Die Globalisierung lässt sich nicht zurückdrehen
Leitartikel Corona hat die internationalen Lieferketten infrage gestellt. Wer die Wirtschaft in Zeiten eines immer krasseren Klimawandels umbauen will, darf sich nicht abschotten
Der Satz, dass früher alles besser war, ist (und war schon immer) so richtig wie dieser Sommer groß. Eigentlich. Gleiches gilt für die immer öfter zu hörende Forderung, die globalen Wertschöpfungsketten gehörten verkürzt, die Produktion zurückgeholt. Am besten nach Deutschland, mindestens nach Europa – so als könne man damit in die „gute alte“Zeit zurückkehren. Kann man aber erstens nicht und die Frage ist zweitens doch auch: Wäre das wirklich erstrebenswert?
Natürlich hat die Pandemie deutlich gemacht, wie verletzlich die global vernetzten Volkswirtschaften sind. Die rasante Ausbreitung des Virus ist ein Globalisierungsphänomen. Und die Corona-Folgen, die vom Konjunkturaufschwung verschärft werden – also Rohstoffmangel, Lieferengpässe, erhebliche Preissteigerungen –, geben jenen, die eine wirtschaftliche „Rückholaktion“befürworten, vermeintlich gute Argumente.
Dabei spricht doch vieles dagegen, wie zwei aktuelle Studien nachdrücklich belegen. Denn „strategische Autonomie“käme gerade Deutschland und Europa teuer zu stehen: Das Ifo-Institut kommt mit Blick auf die Folgen von „Reshoring“(zurück nach Deutschland) oder „Nearshoring“(EU, Nordafrika, Türkei) für das Bruttoinlandsprodukt (BIP) zu dem Schluss: „Potenzielle Risiken, die durch die Verknüpfung internationaler Wertschöpfungsketten bestehen, müssten deshalb zu einem möglichen Rückgang des BIPs von fast zehn Prozent führen, damit es sich lohnen würde, Produktionsschritte zurück ins Inland zu verlagern.“Fazit: Macht wenig Sinn. Eine Steigerung der Wettbewerbsfähigkeit sei zudem nicht zu erwarten. Mehr hiesige Arbeitsplätze auch nicht. Und das Institut für Weltwirtschaft warnt nach entsprechenden Simulationsrechnungen: „Ein Abkoppeln der Europäischen Union von internationalen Lieferketten oder auch nur von China würde die EU-Staaten jedoch hunderte Milliarden Euro kosten.“Die Unternehmen wissen das selbst am besten und wollen laut Ifo-Umfrage künftig deshalb auf verschiedene Zulieferer setzen beziehungsweise größere Lagerhallen bauen.

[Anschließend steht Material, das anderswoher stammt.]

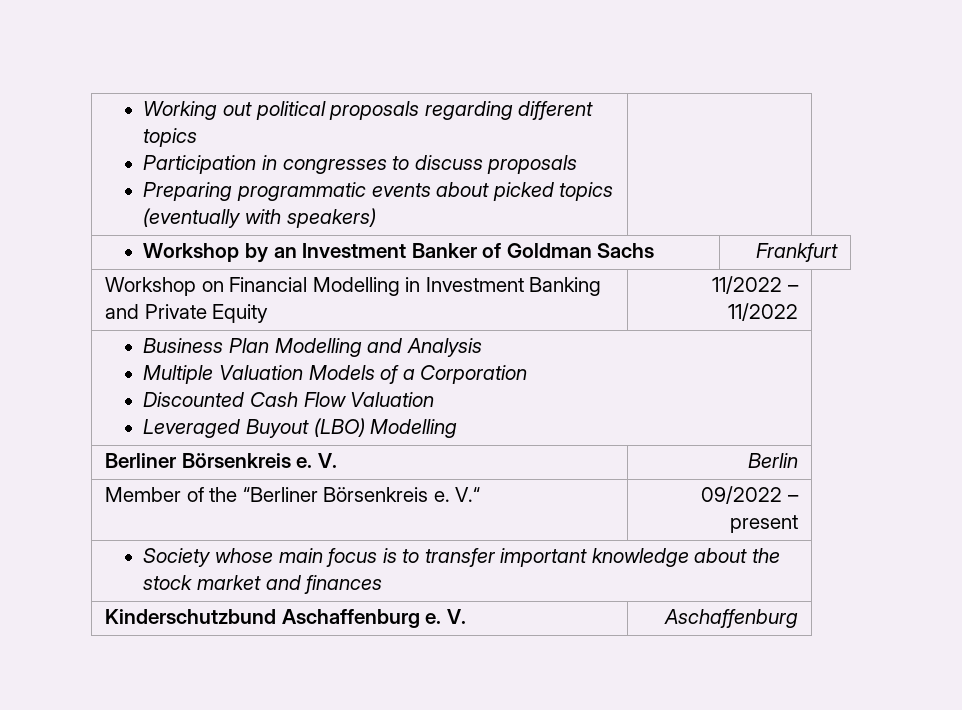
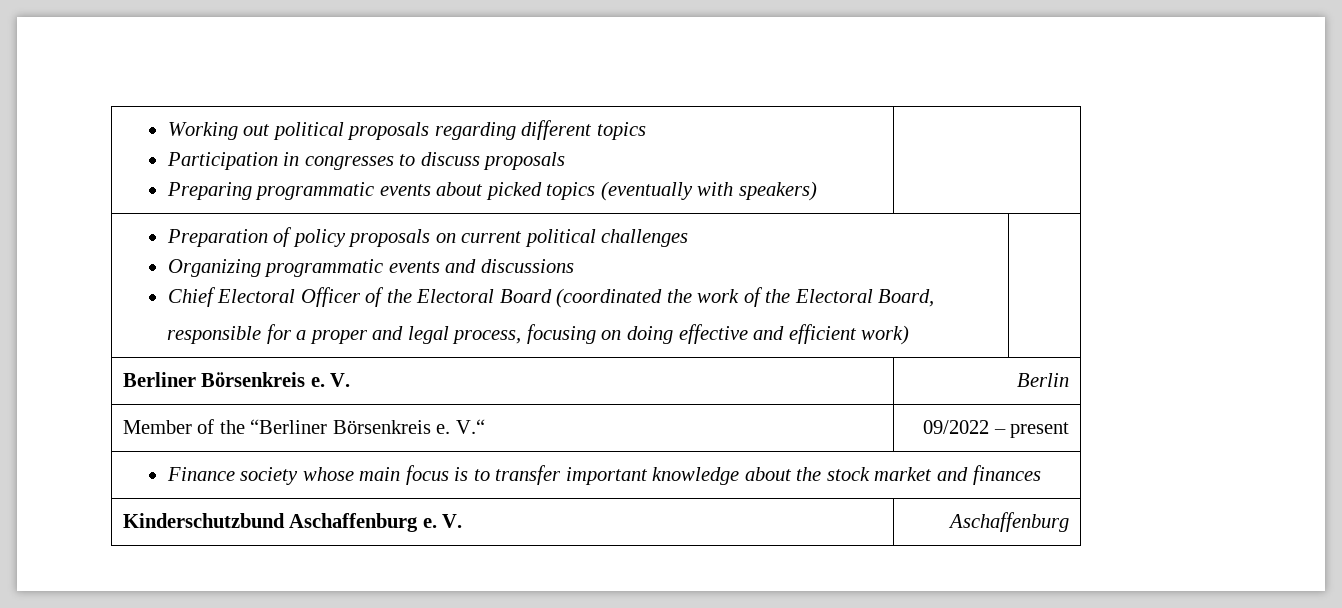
[143,243,655,263] [756,243,839,262] [104,277,602,296] [104,304,269,323] [712,276,800,294] [728,303,799,321] [143,338,482,357] [143,365,528,384] [143,392,435,407] [143,418,458,438] Workshop by an Investment Banker of Goldman Sachs | Frankfurt // Workshop on Financial Modelling in Investment Banking and Private Equity | 11/2022 – 11/2022 // Business Plan Modelling and Analysis // Multiple Valuation Models of a Corporation // Discounted Cash Flow Valuation // Leveraged Buyout (LBO) Modelling -> [166,227,689,247] [167,259,574,277] [167,287,935,308] [167,324,910,345] Preparation of policy proposals on current political challenges // Organizing programmatic events and discussions // Chief Electoral Officer of the Electoral Board (coordinated the work of the Electoral Board, // responsible for a proper and legal process, focusing on doing effective and efficient work) |
[143,548,212,567] Society -> [166,467,299,485] Finance society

Das ist sicher klug, denn die Globalisierung lässt sich nicht einfach zurückdrehen. Der freie Welthandel hat – wenn er unter fairen Bedingungen stattfindet – sehr viel Gutes. Er hat in den vergangenen Jahrzehnten nicht nur – trotz aller Unwuchten – den globalen Wohlstand gemehrt, auch in Schwellenund Entwicklungsländern. Er macht die Volkswirtschaften grundsätzlich krisenfester, auch wenn sich das beispielsweise Familien, die gerade bauen wollen, nachvollziehbar sicher nicht erschließt. Abgesehen davon ist wirtschaftliche Abschottung das Letzte, was dieser Planet gerade braucht – auch wenn der Handelskrieg zwischen den USA und China das Gegenteil bewirken und die demokratische EU eher bald zu einem eindeutigen Bekenntnis zwingen wird. Zur Unzeit, wie der jüngste, inzwischen sechste, Weltklimabericht erneut bestätigt hat: Es wird wärmer und das schneller als zunächst prognostiziert. Wie die Folgen aussehen können ist jenen, die die Augen gerne davor verschließen, zuletzt im Ahrtal ins Bewusstsein geschwemmt worden.
Wer die Wirtschaft wegen des Klimawandels dringend umbauen muss, braucht dafür sehr viel Geld, das erst einmal verdient sein will. Die Exportnation Deutschland, die EU, alle Länder werden dafür mehr denn je einen funktionierenden Welthandel brauchen. Eine Alternative wäre, gängige Wachstumsimperative tatsächlich infrage zu stellen – mit entsprechend weitreichenden Konsequenzen. Sonst wird – vermutlich bald schon – früher wirklich alles besser gewesen sein.